→ **Collection entries**
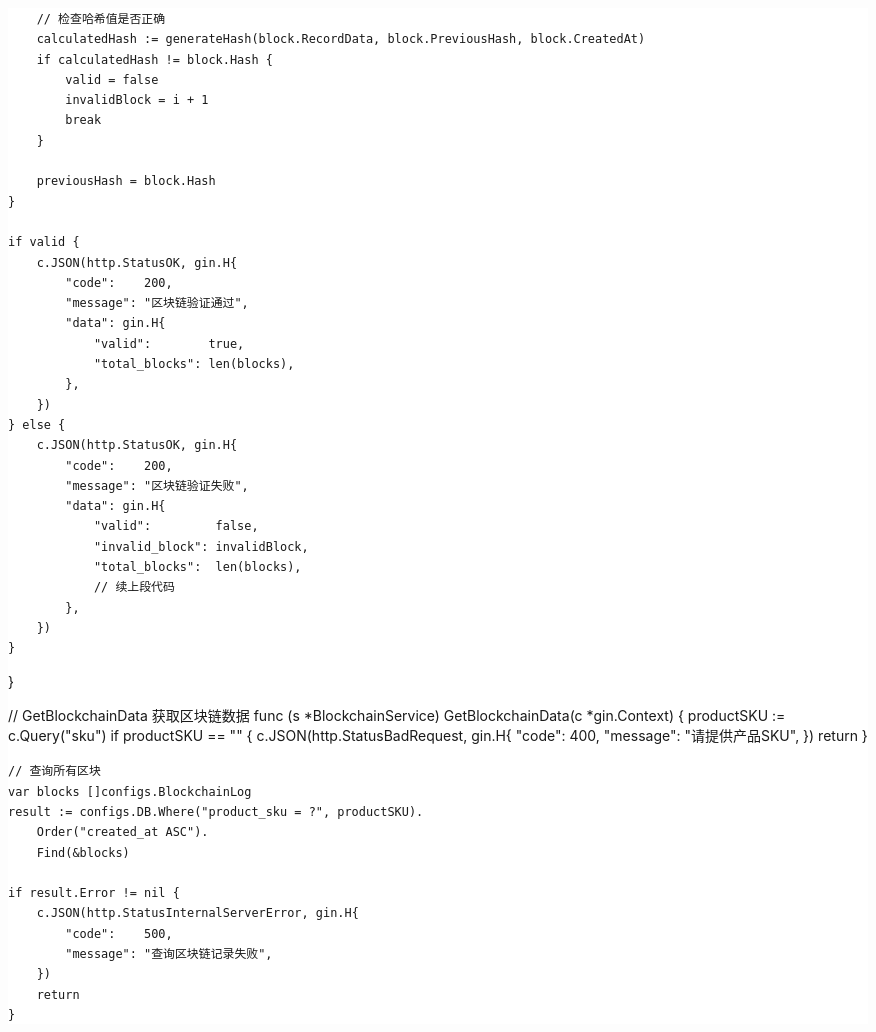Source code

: 		// 检查哈希值是否正确
		calculatedHash := generateHash(block.RecordData, block.PreviousHash, block.CreatedAt)
		if calculatedHash != block.Hash {
			valid = false
			invalidBlock = i + 1
			break
		}

		previousHash = block.Hash
	}

	if valid {
		c.JSON(http.StatusOK, gin.H{
			"code":    200,
			"message": "区块链验证通过",
			"data": gin.H{
				"valid":        true,
				"total_blocks": len(blocks),
			},
		})
	} else {
		c.JSON(http.StatusOK, gin.H{
			"code":    200,
			"message": "区块链验证失败",
			"data": gin.H{
				"valid":         false,
				"invalid_block": invalidBlock,
				"total_blocks":  len(blocks),
				// 续上段代码
			},
		})
	}
}

// GetBlockchainData 获取区块链数据
func (s *BlockchainService) GetBlockchainData(c *gin.Context) {
	productSKU := c.Query("sku")
	if productSKU == "" {
		c.JSON(http.StatusBadRequest, gin.H{
			"code":    400,
			"message": "请提供产品SKU",
		})
		return
	}

	// 查询所有区块
	var blocks []configs.BlockchainLog
	result := configs.DB.Where("product_sku = ?", productSKU).
		Order("created_at ASC").
		Find(&blocks)

	if result.Error != nil {
		c.JSON(http.StatusInternalServerError, gin.H{
			"code":    500,
			"message": "查询区块链记录失败",
		})
		return
	}
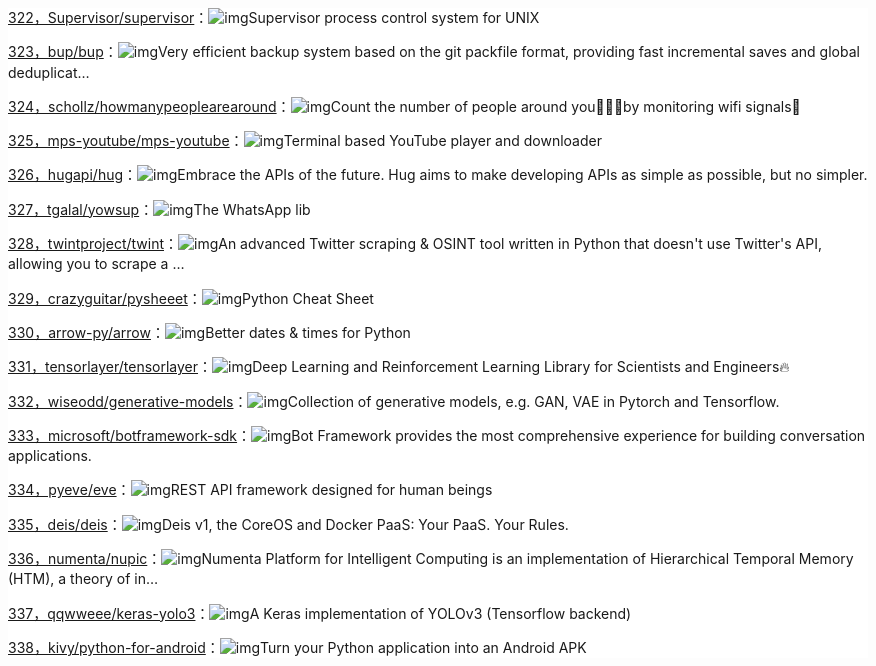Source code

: [322，Supervisor/supervisor](https://github.com/Supervisor/supervisor)：![img](https://img.shields.io/github/stars/Supervisor/supervisor?style=social)Supervisor process control system for UNIX

[323，bup/bup](https://github.com/bup/bup)：![img](https://img.shields.io/github/stars/bup/bup?style=social)Very efficient backup system based on the git packfile format, providing fast incremental saves and global deduplicat…

[324，schollz/howmanypeoplearearound](https://github.com/schollz/howmanypeoplearearound)：![img](https://img.shields.io/github/stars/schollz/howmanypeoplearearound?style=social)Count the number of people around you👨‍👨‍👦by monitoring wifi signals📡

[325，mps-youtube/mps-youtube](https://github.com/mps-youtube/mps-youtube)：![img](https://img.shields.io/github/stars/mps-youtube/mps-youtube?style=social)Terminal based YouTube player and downloader

[326，hugapi/hug](https://github.com/hugapi/hug)：![img](https://img.shields.io/github/stars/hugapi/hug?style=social)Embrace the APIs of the future. Hug aims to make developing APIs as simple as possible, but no simpler.

[327，tgalal/yowsup](https://github.com/tgalal/yowsup)：![img](https://img.shields.io/github/stars/tgalal/yowsup?style=social)The WhatsApp lib

[328，twintproject/twint](https://github.com/twintproject/twint)：![img](https://img.shields.io/github/stars/twintproject/twint?style=social)An advanced Twitter scraping & OSINT tool written in Python that doesn't use Twitter's API, allowing you to scrape a …

[329，crazyguitar/pysheeet](https://github.com/crazyguitar/pysheeet)：![img](https://img.shields.io/github/stars/crazyguitar/pysheeet?style=social)Python Cheat Sheet

[330，arrow-py/arrow](https://github.com/arrow-py/arrow)：![img](https://img.shields.io/github/stars/arrow-py/arrow?style=social)Better dates & times for Python

[331，tensorlayer/tensorlayer](https://github.com/tensorlayer/tensorlayer)：![img](https://img.shields.io/github/stars/tensorlayer/tensorlayer?style=social)Deep Learning and Reinforcement Learning Library for Scientists and Engineers🔥

[332，wiseodd/generative-models](https://github.com/wiseodd/generative-models)：![img](https://img.shields.io/github/stars/wiseodd/generative-models?style=social)Collection of generative models, e.g. GAN, VAE in Pytorch and Tensorflow.

[333，microsoft/botframework-sdk](https://github.com/microsoft/botframework-sdk)：![img](https://img.shields.io/github/stars/microsoft/botframework-sdk?style=social)Bot Framework provides the most comprehensive experience for building conversation applications.

[334，pyeve/eve](https://github.com/pyeve/eve)：![img](https://img.shields.io/github/stars/pyeve/eve?style=social)REST API framework designed for human beings

[335，deis/deis](https://github.com/deis/deis)：![img](https://img.shields.io/github/stars/deis/deis?style=social)Deis v1, the CoreOS and Docker PaaS: Your PaaS. Your Rules.

[336，numenta/nupic](https://github.com/numenta/nupic)：![img](https://img.shields.io/github/stars/numenta/nupic?style=social)Numenta Platform for Intelligent Computing is an implementation of Hierarchical Temporal Memory (HTM), a theory of in…

[337，qqwweee/keras-yolo3](https://github.com/qqwweee/keras-yolo3)：![img](https://img.shields.io/github/stars/qqwweee/keras-yolo3?style=social)A Keras implementation of YOLOv3 (Tensorflow backend)

[338，kivy/python-for-android](https://github.com/kivy/python-for-android)：![img](https://img.shields.io/github/stars/kivy/python-for-android?style=social)Turn your Python application into an Android APK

→ **Requirement**
Look over the records above and copy each line that includes the string "result".

→ **Problem solution**
	result := configs.DB.Where("product_sku = ?", productSKU).
	if result.Error != nil {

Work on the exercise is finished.